◆ BUTIR TUGAS 1
Jawab pertanyaan berikut berdasarkan berita tentang Arif Rachman di bawah.
(a) Pada hari dan tanggal berapa Arif Rachman menjalani sidang agenda pemeriksaan?
(b) Apa jabatan Arif Rachman sebelumnya di Polri?
(c) Menurut Arif, apa yang semestinya dilakukan seorang pimpinan terhadap anak buahnya?

◆ KUTIPAN TERPILIH
========================================================================
Mengapa Arif Rachman Menyesal Punya Atasan Ferdy Sambo? Arif Blak-blakan tentang Mantan Atasannya
Di hadapan majelis hakim Pengadilan Negeri Jakarta Selatan, Arif Rachman mengatakan bahwa dirinya menyesal memiliki atasan seperti Ferdy Sambo.
Editor: Dewi Agustina
Laporan Wartawan Tribunnews.com, Ashri Fadilla
TRIBUNNEWS.COM, JAKARTA - Jumat (13/1/2023) kemarin, Arif Rachman Arifin terdakwa obstruction of justice atau perintangan penyidikan dalam kasus kematian Brigadir Nofriansyah Yosua Hutabarat atau Brigadir J, menjalani sidang agenda pemeriksaan.
Banyak hal yang disampaikan mantan Wakaden B Biro Paminal Propam Polri itu saat menjalani sidang.
Arif Rachman seolah ingin mengungkapkan isi hatinya setelah ditetapkan sebagai tersangka kasus perintangan penyidikan atas tewasnya Brigadir J.
Di hadapan majelis hakim Pengadilan Negeri Jakarta Selatan, Arif Rachman mengatakan bahwa dirinya menyesal memiliki atasan seperti Ferdy Sambo.
Baca juga: Bantah Arif Rachman soal Rekaman CCTV, Hendra: Kalau Dia Ngomong Pasti Saya Lapor ke Pimpinan
Arif menganggap Ferdy Sambo bukanlah sosok yang melindungi anak buahnya khususnya dalam kasus dugaan pembunuhan berencana terhadap Brigadir J.
Sebaliknya, mantan Kadiv Propam Polri itu disebut Arif justru mengorbankan para anak buahnya.
Berikut beberapa pernyataan Arif Rachman soal mantan atasannya Ferdy Sambo dalam sidang di PN Jakarta Selatan, Jumat (13/1/2023):
Menyesal Punya Atasan Seperti Ferdy Sambo
Arif mengatakan penyesalannya memiliki atasan seperti Ferdy Sambo.
"Menyesal itu saja, kenapa kok bisa punya orang di atas saya yang harusnya menjaga, kemudian tidak menjaga anak buahnya," ujar Arif dalam sidang agenda pemeriksaan dirinya sebagai terdakwa obstruction of justice kasus kematian Brigadir J, Jumat (13/1/2023).
Menurut Arif, seorang pimpinan semestinya bertanggung jawab dan tak mengorbankan anak buahnya.
"Prinsip saya kalau jadi pimpinan, saya harus tanggung jawab kepada bawahan saya. Tidak akan mau mengorbankan anak buah," katanya.
========================================================================
◆ BAHAN SUMBER

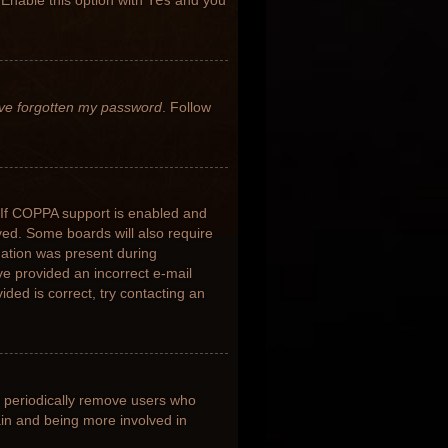
 Enable this option with
Yes
and you
’ve forgotten my password
. Follow
 If COPPA support is enabled and
ived. Some boards will also require
rmation was present during
ave provided an incorrect e-mail
ded is correct, try contacting an
s periodically remove users who
ain and being more involved in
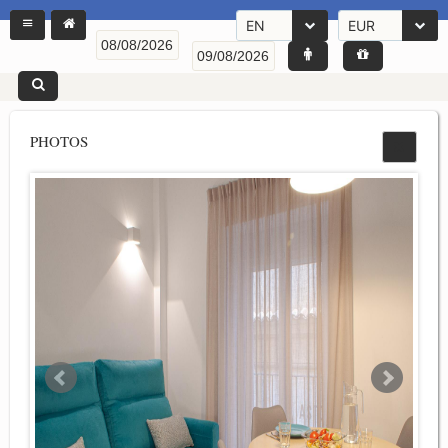
EN
EUR
PHOTOS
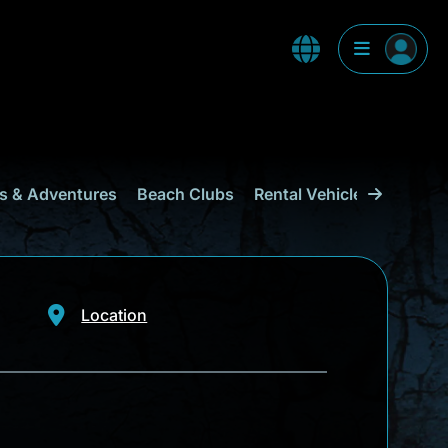
s & Adventures
Beach Clubs
Rental Vehicles & Transp
Location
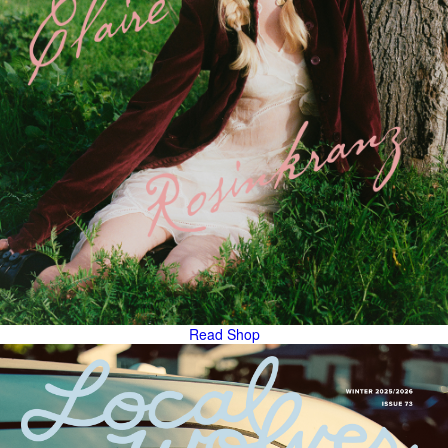
Read
Shop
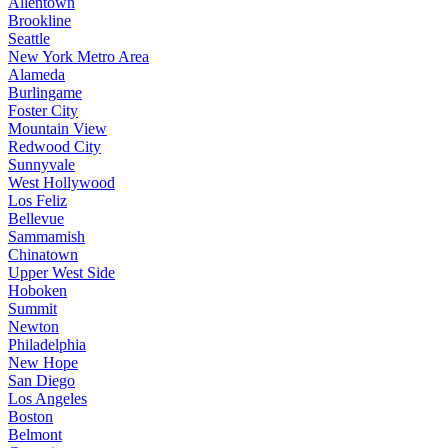
Allentown
Brookline
Seattle
New York Metro Area
Alameda
Burlingame
Foster City
Mountain View
Redwood City
Sunnyvale
West Hollywood
Los Feliz
Bellevue
Sammamish
Chinatown
Upper West Side
Hoboken
Summit
Newton
Philadelphia
New Hope
San Diego
Los Angeles
Boston
Belmont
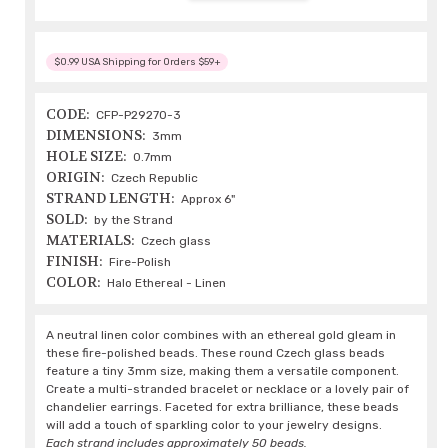
$0.99 USA Shipping for Orders $59+
CODE:
CFP-P29270-3
DIMENSIONS:
3mm
HOLE SIZE:
0.7mm
ORIGIN:
Czech Republic
STRAND LENGTH:
Approx 6"
SOLD:
by the Strand
MATERIALS:
Czech glass
FINISH:
Fire-Polish
COLOR:
Halo Ethereal - Linen
A neutral linen color combines with an ethereal gold gleam in
these fire-polished beads. These round Czech glass beads
feature a tiny 3mm size, making them a versatile component.
Create a multi-stranded bracelet or necklace or a lovely pair of
chandelier earrings. Faceted for extra brilliance, these beads
will add a touch of sparkling color to your jewelry designs.
Each strand includes approximately 50 beads.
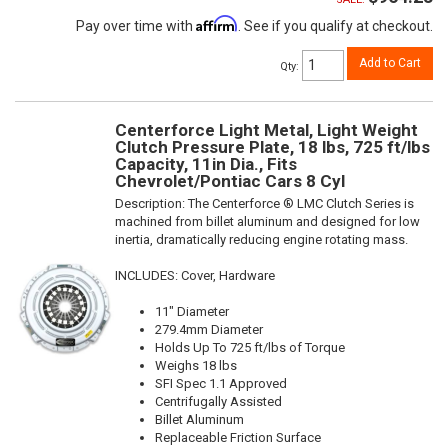
Affirm
Pay over time with
. See if you qualify at checkout.
Add to Cart
Qty
:
Centerforce Light Metal, Light Weight
Clutch Pressure Plate, 18 lbs, 725 ft/lbs
Capacity, 11in Dia., Fits
Chevrolet/Pontiac Cars 8 Cyl
Description:
The Centerforce ® LMC Clutch Series is
machined from billet aluminum and designed for low
inertia, dramatically reducing engine rotating mass.
INCLUDES: Cover, Hardware
11" Diameter
279.4mm Diameter
Holds Up To 725 ft/lbs of Torque
Weighs 18 lbs
SFI Spec 1.1 Approved
Centrifugally Assisted
Billet Aluminum
Replaceable Friction Surface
========================================================================
◆ BUTIR TUGAS 2
Kumpulkan setiap baris catatan yang memuat kata "glass". Huruf besar dan kecil dibedakan.

◆ HASIL 1
(a) Jumat, 13 Januari 2023 (13/1/2023).
(b) Wakaden B Biro Paminal Propam Polri.
(c) Bertanggung jawab dan tidak mengorbankan anak buahnya.

◆ HASIL 2
Czech glass
these fire-polished beads. These round Czech glass beads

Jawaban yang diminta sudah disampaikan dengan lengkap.